If `y=tan^(-1) ((sqrt(1+x^2)+sqrt(1-x^2))/(sqrt(1+x^2)-sqrt(1-x^2))), x^2 le 1` , then find `(dy)/(dx)`

To find \(\frac{dy}{dx}\) for the given function \[ y = \tan^{-1} \left( \frac{\sqrt{1+x^2} + \sqrt{1-x^2}}{\sqrt{1+x^2} - \sqrt{1-x^2}} \right), \quad x^2 \leq 1 \] we will follow these steps: ### Step 1: Simplify the Argument of the Arctangent Let \[ u = \frac{\sqrt{1+x^2} + \sqrt{1-x^2}}{\sqrt{1+x^2} - \sqrt{1-x^2}} \] ### Step 2: Differentiate \(y\) with Respect to \(u\) Using the derivative of the arctangent function, we have: \[ \frac{dy}{du} = \frac{1}{1+u^2} \] ### Step 3: Differentiate \(u\) with Respect to \(x\) Now we need to find \(\frac{du}{dx}\).

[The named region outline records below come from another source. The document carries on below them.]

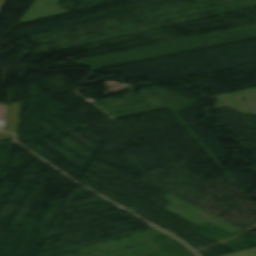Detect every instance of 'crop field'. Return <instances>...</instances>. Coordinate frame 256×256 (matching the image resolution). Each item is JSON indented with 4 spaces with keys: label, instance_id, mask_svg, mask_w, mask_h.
<instances>
[{
    "label": "crop field",
    "instance_id": "crop-field-3",
    "mask_svg": "<svg viewBox=\"0 0 256 256\" xmlns=\"http://www.w3.org/2000/svg\"><path fill=\"white\" fill-rule=\"evenodd\" d=\"M7 0H0V8L3 7V5L6 3Z\"/></svg>",
    "mask_w": 256,
    "mask_h": 256
},
{
    "label": "crop field",
    "instance_id": "crop-field-1",
    "mask_svg": "<svg viewBox=\"0 0 256 256\" xmlns=\"http://www.w3.org/2000/svg\"><path fill=\"white\" fill-rule=\"evenodd\" d=\"M225 256H256V248L241 251L238 253H233Z\"/></svg>",
    "mask_w": 256,
    "mask_h": 256
},
{
    "label": "crop field",
    "instance_id": "crop-field-2",
    "mask_svg": "<svg viewBox=\"0 0 256 256\" xmlns=\"http://www.w3.org/2000/svg\"><path fill=\"white\" fill-rule=\"evenodd\" d=\"M5 108H6V106L0 105V130H1V127H2V122H3V118H4Z\"/></svg>",
    "mask_w": 256,
    "mask_h": 256
}]
</instances>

We will use the quotient rule: \[ \frac{du}{dx} = \frac{(\sqrt{1+x^2} - \sqrt{1-x^2}) \frac{d}{dx}(\sqrt{1+x^2} + \sqrt{1-x^2}) - (\sqrt{1+x^2} + \sqrt{1-x^2}) \frac{d}{dx}(\sqrt{1+x^2} - \sqrt{1-x^2})}{(\sqrt{1+x^2} - \sqrt{1-x^2})^2} \] ### Step 4: Find the Derivatives of the Numerators Now we compute the derivatives: 1. For \(\sqrt{1+x^2}\): \[ \frac{d}{dx}(\sqrt{1+x^2}) = \frac{x}{\sqrt{1+x^2}} \] 2. For \(\sqrt{1-x^2}\): \[ \frac{d}{dx}(\sqrt{1-x^2}) = \frac{-x}{\sqrt{1-x^2}} \] ### Step 5: Substitute Back into \(\frac{du}{dx}\) Substituting these derivatives back gives: \[ \frac{du}{dx} = \frac{(\sqrt{1+x^2} - \sqrt{1-x^2}) \left( \frac{x}{\sqrt{1+x^2}} + \frac{x}{\sqrt{1-x^2}} \right) - (\sqrt{1+x^2} + \sqrt{1-x^2}) \left( \frac{x}{\sqrt{1+x^2}} - \frac{x}{\sqrt{1-x^2}} \right)}{(\sqrt{1+x^2} - \sqrt{1-x^2})^2} \] ### Step 6: Combine the Derivatives Now, we can combine the derivatives using the chain rule: \[ \frac{dy}{dx} = \frac{dy}{du} \cdot \frac{du}{dx} = \frac{1}{1+u^2} \cdot \frac{du}{dx} \] ### Step 7: Final Expression Substituting \(u\) back into the equation will give us the final expression for \(\frac{dy}{dx}\).